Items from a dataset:
==============================
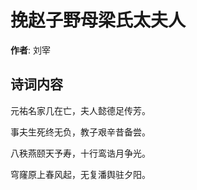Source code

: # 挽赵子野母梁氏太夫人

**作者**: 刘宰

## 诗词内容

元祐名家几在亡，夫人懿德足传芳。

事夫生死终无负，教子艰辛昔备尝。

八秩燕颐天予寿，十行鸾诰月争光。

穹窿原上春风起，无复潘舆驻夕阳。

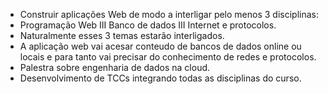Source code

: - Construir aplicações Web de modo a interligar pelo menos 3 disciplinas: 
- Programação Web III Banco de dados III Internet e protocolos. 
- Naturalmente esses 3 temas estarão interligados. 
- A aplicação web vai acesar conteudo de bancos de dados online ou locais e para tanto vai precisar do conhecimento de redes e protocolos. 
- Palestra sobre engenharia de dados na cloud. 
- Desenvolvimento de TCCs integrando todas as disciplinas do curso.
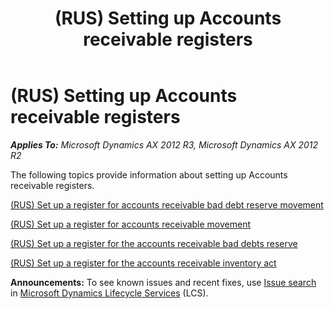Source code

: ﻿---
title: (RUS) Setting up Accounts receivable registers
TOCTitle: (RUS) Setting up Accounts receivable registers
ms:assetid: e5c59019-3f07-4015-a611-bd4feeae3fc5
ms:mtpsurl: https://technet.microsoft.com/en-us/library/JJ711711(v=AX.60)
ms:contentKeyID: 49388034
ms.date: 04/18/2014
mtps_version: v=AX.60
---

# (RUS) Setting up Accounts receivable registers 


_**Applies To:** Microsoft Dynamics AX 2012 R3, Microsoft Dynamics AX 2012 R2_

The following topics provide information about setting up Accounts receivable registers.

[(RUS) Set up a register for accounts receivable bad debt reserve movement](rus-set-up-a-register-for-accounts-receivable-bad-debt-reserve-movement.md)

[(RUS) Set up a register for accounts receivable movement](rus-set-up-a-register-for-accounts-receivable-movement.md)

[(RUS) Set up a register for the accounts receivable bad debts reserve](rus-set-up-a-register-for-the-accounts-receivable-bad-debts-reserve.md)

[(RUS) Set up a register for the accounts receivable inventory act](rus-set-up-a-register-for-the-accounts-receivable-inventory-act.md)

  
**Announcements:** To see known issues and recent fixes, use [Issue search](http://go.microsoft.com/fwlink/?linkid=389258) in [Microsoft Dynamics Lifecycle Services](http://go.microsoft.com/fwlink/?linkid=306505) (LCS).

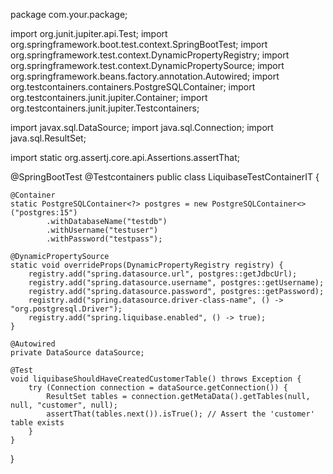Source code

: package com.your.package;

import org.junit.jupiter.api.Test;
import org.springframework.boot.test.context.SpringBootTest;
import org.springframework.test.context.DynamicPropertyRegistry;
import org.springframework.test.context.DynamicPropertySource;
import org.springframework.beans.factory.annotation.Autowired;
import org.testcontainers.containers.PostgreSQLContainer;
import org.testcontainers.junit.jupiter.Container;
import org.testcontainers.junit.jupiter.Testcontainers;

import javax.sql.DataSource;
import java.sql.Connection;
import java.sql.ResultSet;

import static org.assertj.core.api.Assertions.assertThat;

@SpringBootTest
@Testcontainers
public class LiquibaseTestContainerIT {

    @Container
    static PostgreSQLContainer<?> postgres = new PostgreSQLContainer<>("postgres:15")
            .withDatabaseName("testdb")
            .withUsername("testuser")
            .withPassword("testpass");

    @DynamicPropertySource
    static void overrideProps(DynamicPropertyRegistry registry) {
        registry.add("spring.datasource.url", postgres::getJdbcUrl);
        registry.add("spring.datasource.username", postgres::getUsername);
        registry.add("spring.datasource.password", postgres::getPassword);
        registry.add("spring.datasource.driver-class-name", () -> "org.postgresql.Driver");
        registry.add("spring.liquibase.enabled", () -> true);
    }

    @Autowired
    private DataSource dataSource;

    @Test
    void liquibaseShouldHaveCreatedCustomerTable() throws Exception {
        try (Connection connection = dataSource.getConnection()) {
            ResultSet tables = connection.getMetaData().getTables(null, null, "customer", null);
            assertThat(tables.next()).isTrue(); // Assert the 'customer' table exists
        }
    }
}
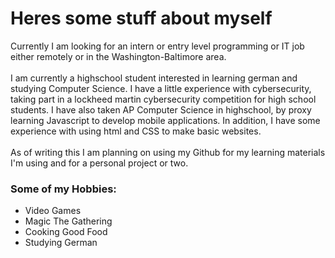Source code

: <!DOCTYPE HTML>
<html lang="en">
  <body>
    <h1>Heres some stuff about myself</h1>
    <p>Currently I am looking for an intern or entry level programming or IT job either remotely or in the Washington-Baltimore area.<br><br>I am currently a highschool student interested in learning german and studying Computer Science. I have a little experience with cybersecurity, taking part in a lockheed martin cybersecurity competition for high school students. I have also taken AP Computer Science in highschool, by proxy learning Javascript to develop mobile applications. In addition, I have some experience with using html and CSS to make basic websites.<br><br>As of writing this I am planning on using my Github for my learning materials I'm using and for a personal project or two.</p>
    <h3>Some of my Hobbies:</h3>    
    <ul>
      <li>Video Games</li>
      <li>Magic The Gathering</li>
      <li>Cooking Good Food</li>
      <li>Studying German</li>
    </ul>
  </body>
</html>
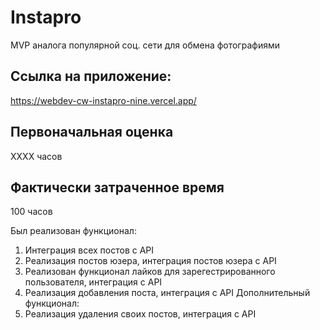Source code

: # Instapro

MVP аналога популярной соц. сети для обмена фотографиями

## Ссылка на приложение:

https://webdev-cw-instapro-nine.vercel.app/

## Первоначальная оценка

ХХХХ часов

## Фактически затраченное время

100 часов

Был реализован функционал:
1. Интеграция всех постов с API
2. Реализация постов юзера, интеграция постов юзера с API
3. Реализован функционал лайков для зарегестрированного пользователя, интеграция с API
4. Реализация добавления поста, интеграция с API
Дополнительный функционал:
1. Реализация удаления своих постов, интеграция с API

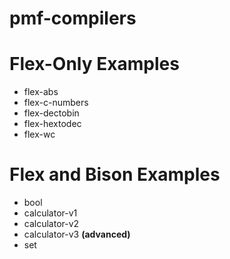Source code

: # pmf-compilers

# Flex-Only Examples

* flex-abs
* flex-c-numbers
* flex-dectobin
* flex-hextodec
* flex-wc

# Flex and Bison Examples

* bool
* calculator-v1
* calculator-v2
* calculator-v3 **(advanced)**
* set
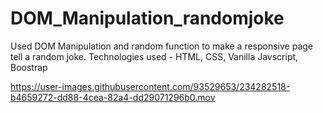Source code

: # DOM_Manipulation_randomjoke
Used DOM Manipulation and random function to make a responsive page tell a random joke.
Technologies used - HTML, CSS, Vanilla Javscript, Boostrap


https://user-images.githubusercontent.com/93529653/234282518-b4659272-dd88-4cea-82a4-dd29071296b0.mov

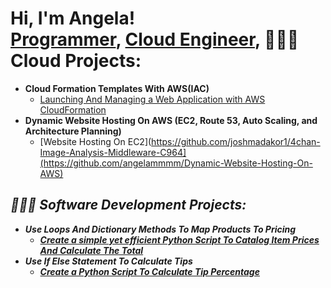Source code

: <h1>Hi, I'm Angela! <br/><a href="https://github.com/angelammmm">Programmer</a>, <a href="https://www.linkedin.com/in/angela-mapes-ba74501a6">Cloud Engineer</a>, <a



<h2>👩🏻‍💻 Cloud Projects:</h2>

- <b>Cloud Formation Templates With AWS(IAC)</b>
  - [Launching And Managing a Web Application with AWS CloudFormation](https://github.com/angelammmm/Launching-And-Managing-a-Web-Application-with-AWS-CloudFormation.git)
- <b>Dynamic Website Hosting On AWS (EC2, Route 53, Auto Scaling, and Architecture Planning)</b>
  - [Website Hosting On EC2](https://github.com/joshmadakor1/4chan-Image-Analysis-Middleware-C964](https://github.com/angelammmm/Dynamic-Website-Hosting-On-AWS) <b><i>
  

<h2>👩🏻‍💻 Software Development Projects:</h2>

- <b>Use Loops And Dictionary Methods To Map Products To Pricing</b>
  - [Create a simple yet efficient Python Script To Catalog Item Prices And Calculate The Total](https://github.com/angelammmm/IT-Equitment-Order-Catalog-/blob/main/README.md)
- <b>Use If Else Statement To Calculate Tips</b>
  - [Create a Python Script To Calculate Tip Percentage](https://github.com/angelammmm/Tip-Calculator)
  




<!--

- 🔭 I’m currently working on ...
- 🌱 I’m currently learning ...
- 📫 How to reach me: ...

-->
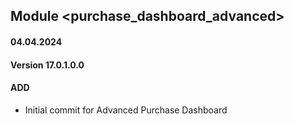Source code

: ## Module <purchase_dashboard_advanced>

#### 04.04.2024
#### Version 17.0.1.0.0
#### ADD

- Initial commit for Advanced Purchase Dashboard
==============================
• [YOUR INSTRUCTIONS]:
Reproduce the source text of every record above word for word, leaving out the pictures.

• [RESULT FOR THIS TASK]:
Source code

: # 挽赵子野母梁氏太夫人

**作者**: 刘宰

## 诗词内容

元祐名家几在亡，夫人懿德足传芳。

事夫生死终无负，教子艰辛昔备尝。

八秩燕颐天予寿，十行鸾诰月争光。

穹窿原上春风起，无复潘舆驻夕阳。

Source code

: - Construir aplicações Web de modo a interligar pelo menos 3 disciplinas: 
- Programação Web III Banco de dados III Internet e protocolos. 
- Naturalmente esses 3 temas estarão interligados. 
- A aplicação web vai acesar conteudo de bancos de dados online ou locais e para tanto vai precisar do conhecimento de redes e protocolos. 
- Palestra sobre engenharia de dados na cloud. 
- Desenvolvimento de TCCs integrando todas as disciplinas do curso.
Source code

: ﻿---
title: (RUS) Setting up Accounts receivable registers
TOCTitle: (RUS) Setting up Accounts receivable registers
ms:assetid: e5c59019-3f07-4015-a611-bd4feeae3fc5
ms:mtpsurl: https://technet.microsoft.com/en-us/library/JJ711711(v=AX.60)
ms:contentKeyID: 49388034
ms.date: 04/18/2014
mtps_version: v=AX.60
---

# (RUS) Setting up Accounts receivable registers 


_**Applies To:** Microsoft Dynamics AX 2012 R3, Microsoft Dynamics AX 2012 R2_

The following topics provide information about setting up Accounts receivable registers.

[(RUS) Set up a register for accounts receivable bad debt reserve movement](rus-set-up-a-register-for-accounts-receivable-bad-debt-reserve-movement.md)

[(RUS) Set up a register for accounts receivable movement](rus-set-up-a-register-for-accounts-receivable-movement.md)

[(RUS) Set up a register for the accounts receivable bad debts reserve](rus-set-up-a-register-for-the-accounts-receivable-bad-debts-reserve.md)

[(RUS) Set up a register for the accounts receivable inventory act](rus-set-up-a-register-for-the-accounts-receivable-inventory-act.md)

  
**Announcements:** To see known issues and recent fixes, use [Issue search](http://go.microsoft.com/fwlink/?linkid=389258) in [Microsoft Dynamics Lifecycle Services](http://go.microsoft.com/fwlink/?linkid=306505) (LCS).

Source code

: package com.your.package;

import org.junit.jupiter.api.Test;
import org.springframework.boot.test.context.SpringBootTest;
import org.springframework.test.context.DynamicPropertyRegistry;
import org.springframework.test.context.DynamicPropertySource;
import org.springframework.beans.factory.annotation.Autowired;
import org.testcontainers.containers.PostgreSQLContainer;
import org.testcontainers.junit.jupiter.Container;
import org.testcontainers.junit.jupiter.Testcontainers;

import javax.sql.DataSource;
import java.sql.Connection;
import java.sql.ResultSet;

import static org.assertj.core.api.Assertions.assertThat;

@SpringBootTest
@Testcontainers
public class LiquibaseTestContainerIT {

    @Container
    static PostgreSQLContainer<?> postgres = new PostgreSQLContainer<>("postgres:15")
            .withDatabaseName("testdb")
            .withUsername("testuser")
            .withPassword("testpass");

    @DynamicPropertySource
    static void overrideProps(DynamicPropertyRegistry registry) {
        registry.add("spring.datasource.url", postgres::getJdbcUrl);
        registry.add("spring.datasource.username", postgres::getUsername);
        registry.add("spring.datasource.password", postgres::getPassword);
        registry.add("spring.datasource.driver-class-name", () -> "org.postgresql.Driver");
        registry.add("spring.liquibase.enabled", () -> true);
    }

    @Autowired
    private DataSource dataSource;

    @Test
    void liquibaseShouldHaveCreatedCustomerTable() throws Exception {
        try (Connection connection = dataSource.getConnection()) {
            ResultSet tables = connection.getMetaData().getTables(null, null, "customer", null);
            assertThat(tables.next()).isTrue(); // Assert the 'customer' table exists
        }
    }
}
Source code

: <!DOCTYPE HTML>
<html lang="en">
  <body>
    <h1>Heres some stuff about myself</h1>
    <p>Currently I am looking for an intern or entry level programming or IT job either remotely or in the Washington-Baltimore area.<br><br>I am currently a highschool student interested in learning german and studying Computer Science. I have a little experience with cybersecurity, taking part in a lockheed martin cybersecurity competition for high school students. I have also taken AP Computer Science in highschool, by proxy learning Javascript to develop mobile applications. In addition, I have some experience with using html and CSS to make basic websites.<br><br>As of writing this I am planning on using my Github for my learning materials I'm using and for a personal project or two.</p>
    <h3>Some of my Hobbies:</h3>    
    <ul>
      <li>Video Games</li>
      <li>Magic The Gathering</li>
      <li>Cooking Good Food</li>
      <li>Studying German</li>
    </ul>
  </body>
</html>
Source code

: # Instapro

MVP аналога популярной соц. сети для обмена фотографиями

## Ссылка на приложение:

https://webdev-cw-instapro-nine.vercel.app/

## Первоначальная оценка

ХХХХ часов

## Фактически затраченное время

100 часов

Был реализован функционал:
1. Интеграция всех постов с API
2. Реализация постов юзера, интеграция постов юзера с API
3. Реализован функционал лайков для зарегестрированного пользователя, интеграция с API
4. Реализация добавления поста, интеграция с API
Дополнительный функционал:
1. Реализация удаления своих постов, интеграция с API

Source code

: # pmf-compilers

# Flex-Only Examples

* flex-abs
* flex-c-numbers
* flex-dectobin
* flex-hextodec
* flex-wc

# Flex and Bison Examples

* bool
* calculator-v1
* calculator-v2
* calculator-v3 **(advanced)**
* set
Source code

: # DOM_Manipulation_randomjoke
Used DOM Manipulation and random function to make a responsive page tell a random joke.
Technologies used - HTML, CSS, Vanilla Javscript, Boostrap


https://user-images.githubusercontent.com/93529653/234282518-b4659272-dd88-4cea-82a4-dd29071296b0.mov

Source code

: <h1>Hi, I'm Angela! <br/><a href="https://github.com/angelammmm">Programmer</a>, <a href="https://www.linkedin.com/in/angela-mapes-ba74501a6">Cloud Engineer</a>, <a



<h2>👩🏻‍💻 Cloud Projects:</h2>

- <b>Cloud Formation Templates With AWS(IAC)</b>
  - [Launching And Managing a Web Application with AWS CloudFormation](https://github.com/angelammmm/Launching-And-Managing-a-Web-Application-with-AWS-CloudFormation.git)
- <b>Dynamic Website Hosting On AWS (EC2, Route 53, Auto Scaling, and Architecture Planning)</b>
  - [Website Hosting On EC2](https://github.com/joshmadakor1/4chan-Image-Analysis-Middleware-C964](https://github.com/angelammmm/Dynamic-Website-Hosting-On-AWS) <b><i>
  

<h2>👩🏻‍💻 Software Development Projects:</h2>

- <b>Use Loops And Dictionary Methods To Map Products To Pricing</b>
  - [Create a simple yet efficient Python Script To Catalog Item Prices And Calculate The Total](https://github.com/angelammmm/IT-Equitment-Order-Catalog-/blob/main/README.md)
- <b>Use If Else Statement To Calculate Tips</b>
  - [Create a Python Script To Calculate Tip Percentage](https://github.com/angelammmm/Tip-Calculator)
  




<!--

- 🔭 I’m currently working on ...
- 🌱 I’m currently learning ...
- 📫 How to reach me: ...

-->
Source code

: ## Module <purchase_dashboard_advanced>

#### 04.04.2024
#### Version 17.0.1.0.0
#### ADD

- Initial commit for Advanced Purchase Dashboard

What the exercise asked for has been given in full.